━━━━━ Data provided ━━━━━
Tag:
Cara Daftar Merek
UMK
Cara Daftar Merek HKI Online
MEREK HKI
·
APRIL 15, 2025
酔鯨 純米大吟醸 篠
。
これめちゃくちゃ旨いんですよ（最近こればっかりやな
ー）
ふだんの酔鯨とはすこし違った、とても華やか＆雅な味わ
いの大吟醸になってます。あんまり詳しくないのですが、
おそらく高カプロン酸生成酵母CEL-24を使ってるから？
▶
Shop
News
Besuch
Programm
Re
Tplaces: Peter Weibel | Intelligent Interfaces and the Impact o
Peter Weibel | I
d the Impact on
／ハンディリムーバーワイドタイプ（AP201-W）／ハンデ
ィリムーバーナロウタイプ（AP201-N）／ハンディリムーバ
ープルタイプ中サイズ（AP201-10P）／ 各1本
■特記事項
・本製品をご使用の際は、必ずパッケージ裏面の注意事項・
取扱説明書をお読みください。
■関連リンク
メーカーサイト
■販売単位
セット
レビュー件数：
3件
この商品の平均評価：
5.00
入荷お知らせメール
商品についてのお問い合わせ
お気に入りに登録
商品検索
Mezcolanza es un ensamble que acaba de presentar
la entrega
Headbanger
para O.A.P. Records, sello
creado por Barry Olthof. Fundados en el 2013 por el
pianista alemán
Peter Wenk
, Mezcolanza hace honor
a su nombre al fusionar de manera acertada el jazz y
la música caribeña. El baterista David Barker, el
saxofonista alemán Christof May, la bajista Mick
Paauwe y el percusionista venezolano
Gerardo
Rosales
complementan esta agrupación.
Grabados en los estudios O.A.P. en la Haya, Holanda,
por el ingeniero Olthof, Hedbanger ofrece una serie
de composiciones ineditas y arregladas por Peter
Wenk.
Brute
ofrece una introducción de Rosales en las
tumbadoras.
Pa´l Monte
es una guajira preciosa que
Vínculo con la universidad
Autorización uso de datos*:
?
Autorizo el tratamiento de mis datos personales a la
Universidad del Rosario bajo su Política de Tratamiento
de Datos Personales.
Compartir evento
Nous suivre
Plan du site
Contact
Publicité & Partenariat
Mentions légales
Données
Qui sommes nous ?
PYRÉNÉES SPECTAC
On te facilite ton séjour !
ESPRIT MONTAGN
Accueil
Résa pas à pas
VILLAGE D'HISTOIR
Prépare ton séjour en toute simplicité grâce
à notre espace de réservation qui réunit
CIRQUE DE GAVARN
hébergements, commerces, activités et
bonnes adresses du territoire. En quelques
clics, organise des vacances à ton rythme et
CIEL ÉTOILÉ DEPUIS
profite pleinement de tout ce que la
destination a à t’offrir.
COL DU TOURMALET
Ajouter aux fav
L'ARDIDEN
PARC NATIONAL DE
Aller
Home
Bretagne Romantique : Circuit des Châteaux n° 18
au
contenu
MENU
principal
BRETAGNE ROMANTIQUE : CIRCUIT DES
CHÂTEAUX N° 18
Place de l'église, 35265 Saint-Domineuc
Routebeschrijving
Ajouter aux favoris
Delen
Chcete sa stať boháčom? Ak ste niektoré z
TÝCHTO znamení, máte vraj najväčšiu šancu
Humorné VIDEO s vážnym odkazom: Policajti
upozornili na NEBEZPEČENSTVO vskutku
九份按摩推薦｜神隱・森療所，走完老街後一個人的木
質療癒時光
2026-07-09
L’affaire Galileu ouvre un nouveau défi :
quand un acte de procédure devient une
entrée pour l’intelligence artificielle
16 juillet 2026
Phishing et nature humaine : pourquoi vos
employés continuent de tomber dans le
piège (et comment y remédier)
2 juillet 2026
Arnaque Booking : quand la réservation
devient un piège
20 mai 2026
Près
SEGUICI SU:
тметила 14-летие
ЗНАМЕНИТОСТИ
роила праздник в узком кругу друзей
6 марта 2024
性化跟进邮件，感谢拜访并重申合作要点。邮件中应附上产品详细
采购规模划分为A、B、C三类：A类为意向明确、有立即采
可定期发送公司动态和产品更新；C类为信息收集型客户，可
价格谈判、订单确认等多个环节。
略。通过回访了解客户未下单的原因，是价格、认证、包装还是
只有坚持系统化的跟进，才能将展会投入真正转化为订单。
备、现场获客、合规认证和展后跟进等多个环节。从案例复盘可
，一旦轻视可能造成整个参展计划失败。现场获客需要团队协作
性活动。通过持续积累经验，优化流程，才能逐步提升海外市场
━━━━━
=== Exercise aim ===
Reproduce exactly, please, only the lines from the start of the data above to the line that contains "Autorizo el tratamiento", with both ends kept.

=== Problem solution ===
Tag:
Cara Daftar Merek
UMK
Cara Daftar Merek HKI Online
MEREK HKI
·
APRIL 15, 2025
酔鯨 純米大吟醸 篠
。
これめちゃくちゃ旨いんですよ（最近こればっかりやな
ー）
ふだんの酔鯨とはすこし違った、とても華やか＆雅な味わ
いの大吟醸になってます。あんまり詳しくないのですが、
おそらく高カプロン酸生成酵母CEL-24を使ってるから？
▶
Shop
News
Besuch
Programm
Re
Tplaces: Peter Weibel | Intelligent Interfaces and the Impact o
Peter Weibel | I
d the Impact on
／ハンディリムーバーワイドタイプ（AP201-W）／ハンデ
ィリムーバーナロウタイプ（AP201-N）／ハンディリムーバ
ープルタイプ中サイズ（AP201-10P）／ 各1本
■特記事項
・本製品をご使用の際は、必ずパッケージ裏面の注意事項・
取扱説明書をお読みください。
■関連リンク
メーカーサイト
■販売単位
セット
レビュー件数：
3件
この商品の平均評価：
5.00
入荷お知らせメール
商品についてのお問い合わせ
お気に入りに登録
商品検索
Mezcolanza es un ensamble que acaba de presentar
la entrega
Headbanger
para O.A.P. Records, sello
creado por Barry Olthof. Fundados en el 2013 por el
pianista alemán
Peter Wenk
, Mezcolanza hace honor
a su nombre al fusionar de manera acertada el jazz y
la música caribeña. El baterista David Barker, el
saxofonista alemán Christof May, la bajista Mick
Paauwe y el percusionista venezolano
Gerardo
Rosales
complementan esta agrupación.
Grabados en los estudios O.A.P. en la Haya, Holanda,
por el ingeniero Olthof, Hedbanger ofrece una serie
de composiciones ineditas y arregladas por Peter
Wenk.
Brute
ofrece una introducción de Rosales en las
tumbadoras.
Pa´l Monte
es una guajira preciosa que
Vínculo con la universidad
Autorización uso de datos*:
?
Autorizo el tratamiento de mis datos personales a la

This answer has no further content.